[YOUR GOAL] Copy the whole listing below line for line, with every character unchanged, but leave the pictures out.

[EXERCISE DATA]

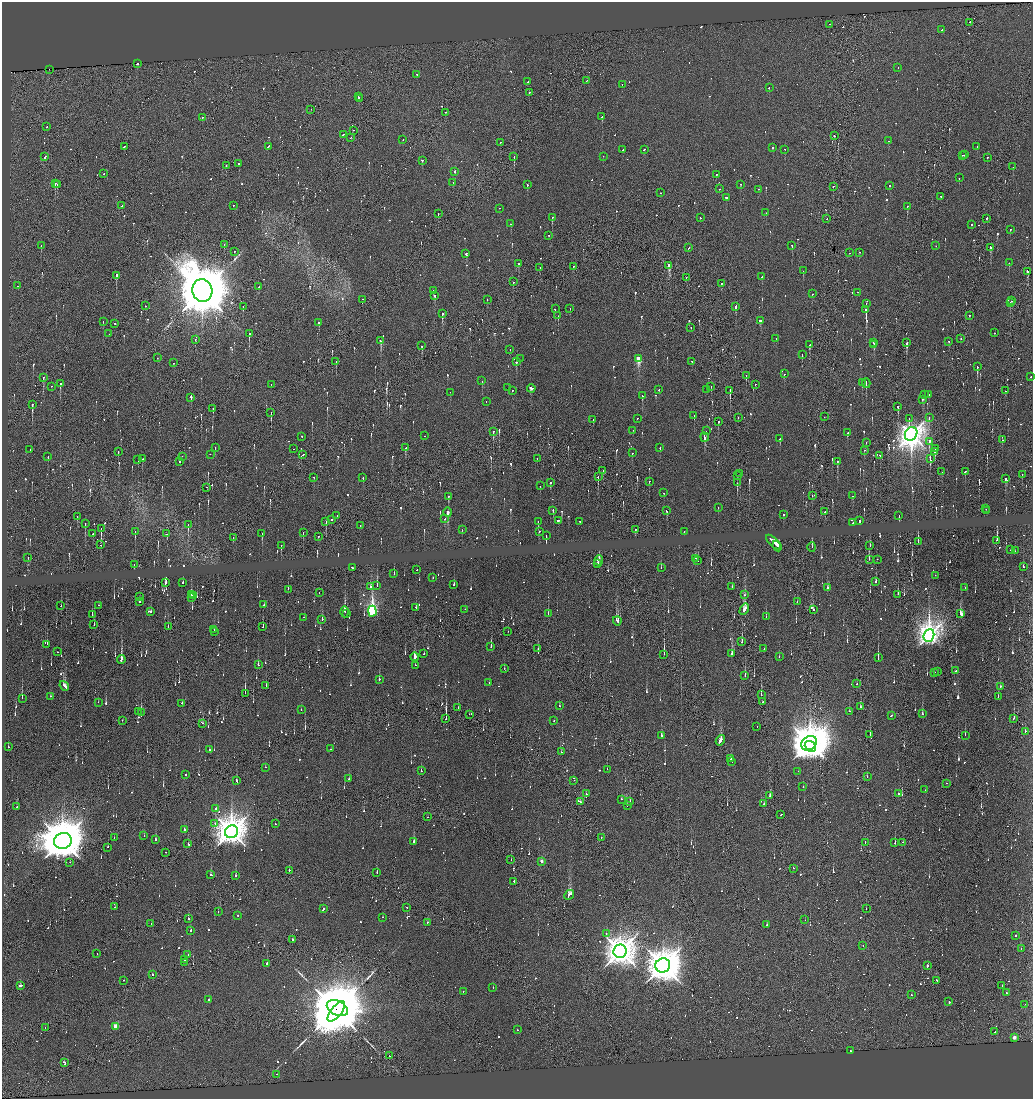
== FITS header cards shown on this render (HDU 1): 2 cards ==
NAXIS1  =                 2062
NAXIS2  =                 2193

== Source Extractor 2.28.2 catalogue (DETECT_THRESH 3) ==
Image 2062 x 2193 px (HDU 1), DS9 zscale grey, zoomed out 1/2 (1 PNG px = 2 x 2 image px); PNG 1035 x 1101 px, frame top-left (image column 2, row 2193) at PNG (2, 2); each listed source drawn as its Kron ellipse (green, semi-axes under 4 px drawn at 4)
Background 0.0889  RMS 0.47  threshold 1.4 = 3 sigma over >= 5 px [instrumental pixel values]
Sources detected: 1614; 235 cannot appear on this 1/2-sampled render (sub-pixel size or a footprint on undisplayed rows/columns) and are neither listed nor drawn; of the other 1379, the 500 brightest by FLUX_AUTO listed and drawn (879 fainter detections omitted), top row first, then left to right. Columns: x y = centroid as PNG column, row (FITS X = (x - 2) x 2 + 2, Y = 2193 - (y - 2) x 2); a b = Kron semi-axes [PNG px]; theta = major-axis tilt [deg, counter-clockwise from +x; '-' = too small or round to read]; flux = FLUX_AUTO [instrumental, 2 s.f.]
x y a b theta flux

[FINISHED ANSWER]
== FITS header cards shown on this render (HDU 1): 2 cards ==
NAXIS1  =                 2062
NAXIS2  =                 2193

== Source Extractor 2.28.2 catalogue (DETECT_THRESH 3) ==
Image 2062 x 2193 px (HDU 1), DS9 zscale grey, zoomed out 1/2 (1 PNG px = 2 x 2 image px); PNG 1035 x 1101 px, frame top-left (image column 2, row 2193) at PNG (2, 2); each listed source drawn as its Kron ellipse (green, semi-axes under 4 px drawn at 4)
Background 0.0889  RMS 0.47  threshold 1.4 = 3 sigma over >= 5 px [instrumental pixel values]
Sources detected: 1614; 235 cannot appear on this 1/2-sampled render (sub-pixel size or a footprint on undisplayed rows/columns) and are neither listed nor drawn; of the other 1379, the 500 brightest by FLUX_AUTO listed and drawn (879 fainter detections omitted), top row first, then left to right. Columns: x y = centroid as PNG column, row (FITS X = (x - 2) x 2 + 2, Y = 2193 - (y - 2) x 2); a b = Kron semi-axes [PNG px]; theta = major-axis tilt [deg, counter-clockwise from +x; '-' = too small or round to read]; flux = FLUX_AUTO [instrumental, 2 s.f.]
x y a b theta flux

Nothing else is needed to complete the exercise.